**Task data**
● ● ● ●

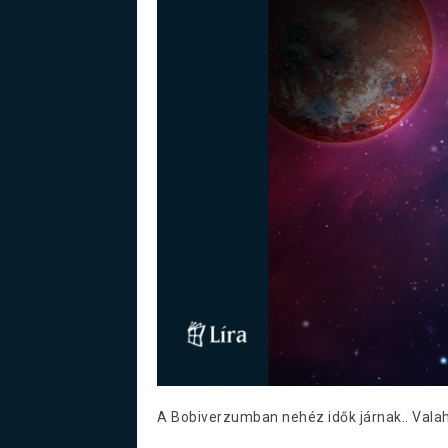
A Bobiverzumban nehéz idők járnak.. Valaho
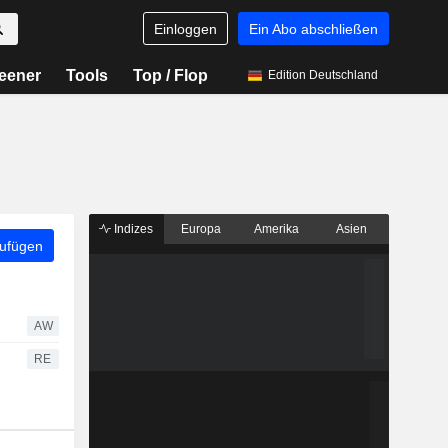
Einloggen
Ein Abo abschließen
eener
Tools
Top / Flop
Edition Deutschland
Indizes
Europa
Amerika
Asien
zufügen
AW
RE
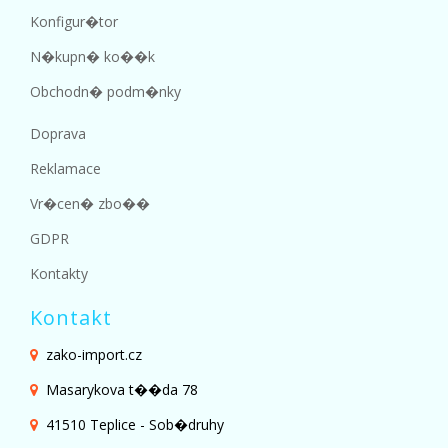
Konfigur�tor
N�kupn� ko��k
Obchodn� podm�nky
Doprava
Reklamace
Vr�cen� zbo��
GDPR
Kontakty
Kontakt
zako-import.cz
Masarykova t��da 78
41510 Teplice - Sob�druhy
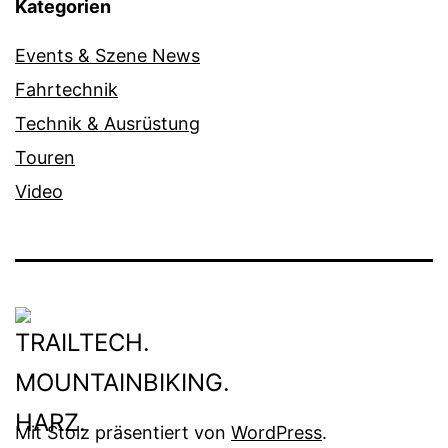
Kategorien
Events & Szene News
Fahrtechnik
Technik & Ausrüstung
Touren
Video
Mit Stolz präsentiert von
WordPress
.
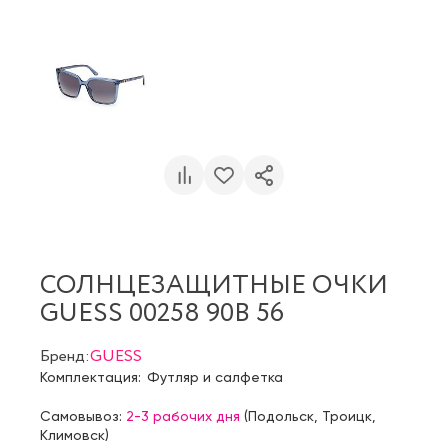
СОЛНЦЕЗАЩИТНЫЕ ОЧКИ
GUESS 00258 90B 56
Бренд:
GUESS
Комплектация:
Футляр и салфетка
Самовывоз:
2-3 рабочих дня
(
Подольск
,
Троицк
,
Климовск
)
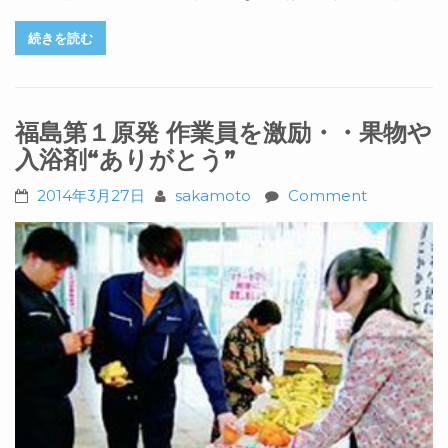
続きを読む
福島第１原発 作業員を激励・・果物や
入浴剤“ありがとう”
2014年3月27日
sakamoto
Comment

● ● ● ●

**Problem to solve**
Would you copy each line above exactly as given, dropping any images?

**Output for this task**
A Bobiverzumban nehéz idők járnak.. Valaho
Einloggen
Ein Abo abschließen
eener
Tools
Top / Flop
Edition Deutschland
Indizes
Europa
Amerika
Asien
zufügen
AW
RE
Konfigur�tor
N�kupn� ko��k
Obchodn� podm�nky
Doprava
Reklamace
Vr�cen� zbo��
GDPR
Kontakty
Kontakt
zako-import.cz
Masarykova t��da 78
41510 Teplice - Sob�druhy
Kategorien
Events & Szene News
Fahrtechnik
Technik & Ausrüstung
Touren
Video
Mit Stolz präsentiert von
WordPress
.
СОЛНЦЕЗАЩИТНЫЕ ОЧКИ
GUESS 00258 90B 56
Бренд:
GUESS
Комплектация:
Футляр и салфетка
Самовывоз:
2-3 рабочих дня
(
Подольск
,
Троицк
,
Климовск
)
続きを読む
福島第１原発 作業員を激励・・果物や
入浴剤“ありがとう”
2014年3月27日
sakamoto
Comment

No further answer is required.